Points Double the Odds (PDO) is a widely used metric to
track scorecard performance over time and measure the deterioration of
scorecard’s ranking ability. It is calculated on validation data and be compared to the fixed PDO based on benchmark data. An increase in PDO indicates deterioration in model’s ranking
performance and the scorecard hence needs to be recalibrated or even
redeveloped.
However, such use of PDO is dangerous and an acceptable PDO value may be misleading. It is not unusual to observe a stable validation PDO with poor performance which indicated by other metrics such AUC and KS. Let us go through the
calculation of PDO to see why. Assume there is an existing score to rank customers’

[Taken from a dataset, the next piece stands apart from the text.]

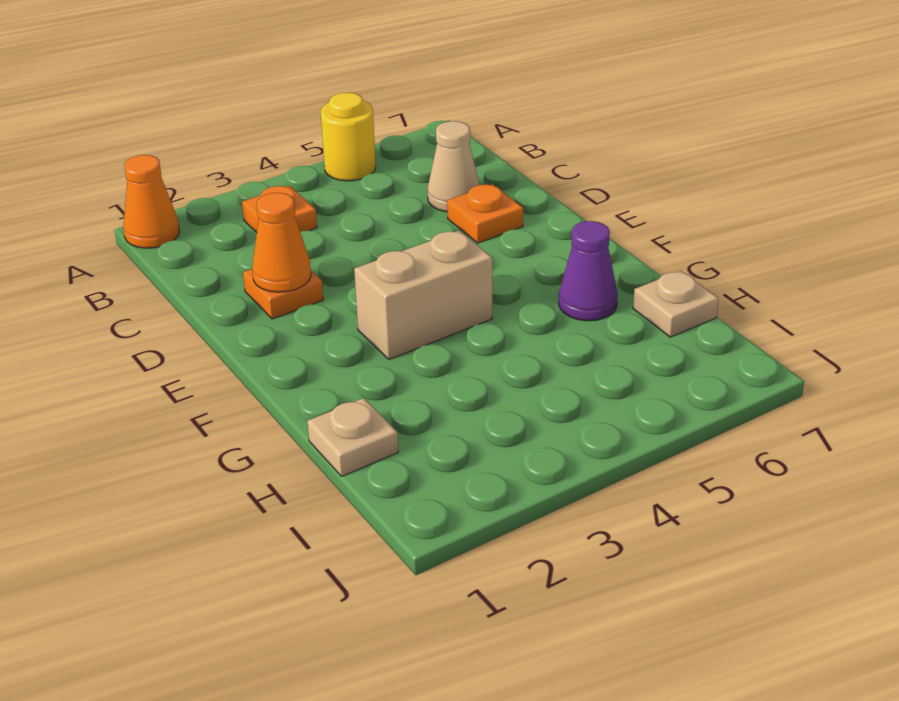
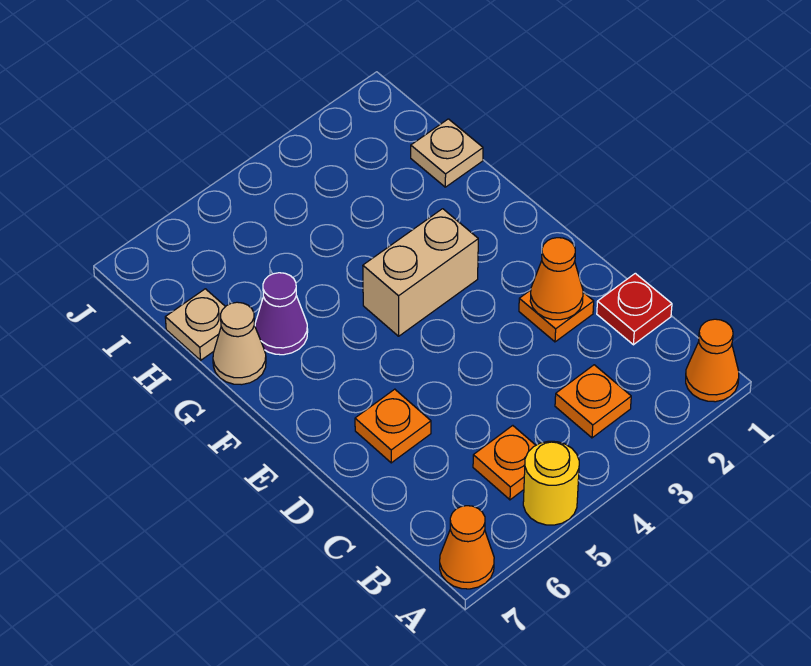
none -> orange 1x1 cone [440,506,494,589]
none -> orange 1x1 plate [473,426,536,500]
none -> red 1x1 plate [597,273,672,345]
tan 1x1 cone [428,121,480,212] -> tan 1x1 cone moved to [213,302,266,385]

risk, the higher score, the less risk. We first need to fit a logistic
regression with the following form,
\[log\left ( \frac{p}{1-p} \right )=intercept + slope \times score\]
\( p \)
stands for the probability of being ‘good’. We compute PDO by solving the
following equation simultaneously,
\[log\left ( \frac{2p}{1-p} \right )=intercept + slope \times \left ( score+PDO \right )\]
\[log\left ( \frac{2p}{1-p} \right )=intercept + slope \times \left ( score+PDO \right )\]
which illustrate how increasing scores to double the odds.
As a result, \(PDO = \frac{log2}{slope}\);
However
something is missing here. How about we put on some hats on the equation?
\[\widehat{PDO}= \frac{log2}{\widehat{slope}}\]
\[\widehat{PDO}= \frac{log2}{\widehat{slope}}\]
What is the implication of those hats? The hats means PDO,
as well as the slope, is a statistic calculated from a sample with uncertainty. Fortunately, the
uncertainty can be measured by interval estimate. Since only the increase in
PDO is of concerned, a percentile estimate on the right tail, 95th
percentile for instance, noted as \(\widehat{PDO_{95}}\),
can be used as another metric to
measure model’s deterioration. In addition, \(\widehat{PDO_{95}}= \frac{log2}{\widehat{slope_{5}}} \),
and \(\widehat{slope_{5}}\) is
easy to calculated by using normal approximation.
A
typical case is that a modeler observes the PDO in validation is 20.5 compared
to 20 in benchmark, which seems acceptable, but the 95th percentile
of validation PDO is 25 and indicates the scorecard’s stability may be
questionable. A one-side hypothesis test can be formulated to check whether the
PDO estimate is significantly less than a pre-specified threshold.
BTW,
people may ask a question—do we also need
to consider the interval estimates of KS and AUC, since both of them are
estimates with uncertainty? The answer is usually NO. The interval
estimates of Kolmogrov-Simirnov statistic and Mann–Whitney U statistic do not
depend on the score empirical distributions in good and bad groups, although do
their point estimates. In other words, scorecard deterioration has impact only on
the point estimates of KS and AUC (instead, a change in two samples’ bad rates
does relate to two interval estimates, but the magnitude is small in
real world case), and thus their estimated values are directly comparable
without the concern on uncertainty. However the scorecard deterioration may have
impact on one or both of mean and variance estimates of PDO. Checking on one but
ignoring the other would miss the critical information.